- Ketentuan Latihan:
Tolong tulis ulang kutipan dokumen, dimulai dengan "Irjen Napoleon Curhat" dan berlanjut sampai "selama 3 tahun.", lalu ganti nama "Joko Tjandra" menjadi "Djoko Tjandra".

- Kutipan Dokumen:
================
Irjen Napoleon Curhat jadi Korban Kriminalisasi Suap  Joko Tjandra: Ada Pelampiasan Hasrat Gibah Demi Marwah Institusi
Ilustrasi-Gedung Pengadilan Tipikor pada PN Jakpus (Foto: Dok Antara)

Bagikan:

JAKARTA - Irjen Napoleon Bonaparte menyebut dirinya korban kriminalisasi dalam kasus dugan suap penghapusan red notice untuk Joko Tjandra.



Pernyataan itu disampaikanya ketika persidangan lanjutan dengan agenda pembelaan atau pledoi atas tuntutan pidana penjara selama 3 tahun.



"Bahwa kami telah menjadi korban dari kriminalisasi melaui media sosial yang memicu malpraktik dalam penegakan hukum," ucap Napoleon dalam persidangan di Pengadilan Tipikor, Jakarta Pusat, Senin, 22 Februari.
================
- Informasi yang Ditampilkan:
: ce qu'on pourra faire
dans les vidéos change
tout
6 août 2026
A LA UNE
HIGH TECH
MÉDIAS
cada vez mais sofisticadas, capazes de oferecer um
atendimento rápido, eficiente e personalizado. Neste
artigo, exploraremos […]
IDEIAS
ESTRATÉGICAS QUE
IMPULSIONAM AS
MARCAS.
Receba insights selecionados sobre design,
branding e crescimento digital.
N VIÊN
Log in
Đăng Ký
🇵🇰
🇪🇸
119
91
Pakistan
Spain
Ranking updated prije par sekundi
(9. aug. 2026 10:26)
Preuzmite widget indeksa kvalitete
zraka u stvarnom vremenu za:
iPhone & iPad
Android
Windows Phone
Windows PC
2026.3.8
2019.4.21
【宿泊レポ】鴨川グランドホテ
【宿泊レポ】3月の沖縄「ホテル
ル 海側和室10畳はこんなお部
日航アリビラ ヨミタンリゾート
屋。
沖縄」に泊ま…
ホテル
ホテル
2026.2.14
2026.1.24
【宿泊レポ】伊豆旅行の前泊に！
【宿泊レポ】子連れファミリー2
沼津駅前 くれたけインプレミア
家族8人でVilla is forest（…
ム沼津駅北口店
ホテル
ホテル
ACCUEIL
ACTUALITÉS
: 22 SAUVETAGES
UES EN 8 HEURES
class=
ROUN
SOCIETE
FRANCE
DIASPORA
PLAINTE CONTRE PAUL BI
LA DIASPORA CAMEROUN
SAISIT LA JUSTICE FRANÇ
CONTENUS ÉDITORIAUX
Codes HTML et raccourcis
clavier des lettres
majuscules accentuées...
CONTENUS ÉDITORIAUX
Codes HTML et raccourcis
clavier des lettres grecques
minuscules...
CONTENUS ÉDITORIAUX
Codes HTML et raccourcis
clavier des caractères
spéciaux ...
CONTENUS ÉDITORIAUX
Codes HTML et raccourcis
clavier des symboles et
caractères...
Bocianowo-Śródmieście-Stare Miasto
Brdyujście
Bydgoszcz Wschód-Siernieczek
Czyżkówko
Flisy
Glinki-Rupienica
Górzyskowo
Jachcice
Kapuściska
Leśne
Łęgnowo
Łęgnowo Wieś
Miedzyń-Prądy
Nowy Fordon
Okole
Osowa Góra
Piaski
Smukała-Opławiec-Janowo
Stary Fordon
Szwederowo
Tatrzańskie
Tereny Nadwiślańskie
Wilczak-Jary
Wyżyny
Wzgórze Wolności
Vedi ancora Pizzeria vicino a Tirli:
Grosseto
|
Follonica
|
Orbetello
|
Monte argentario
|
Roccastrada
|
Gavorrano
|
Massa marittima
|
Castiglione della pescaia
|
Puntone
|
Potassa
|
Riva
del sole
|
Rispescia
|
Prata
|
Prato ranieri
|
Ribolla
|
================
- Penyelesaian Soal:
Irjen Napoleon Curhat jadi Korban Kriminalisasi Suap  Djoko Tjandra: Ada Pelampiasan Hasrat Gibah Demi Marwah Institusi
Ilustrasi-Gedung Pengadilan Tipikor pada PN Jakpus (Foto: Dok Antara)

Bagikan:

JAKARTA - Irjen Napoleon Bonaparte menyebut dirinya korban kriminalisasi dalam kasus dugan suap penghapusan red notice untuk Djoko Tjandra.



Pernyataan itu disampaikanya ketika persidangan lanjutan dengan agenda pembelaan atau pledoi atas tuntutan pidana penjara selama 3 tahun.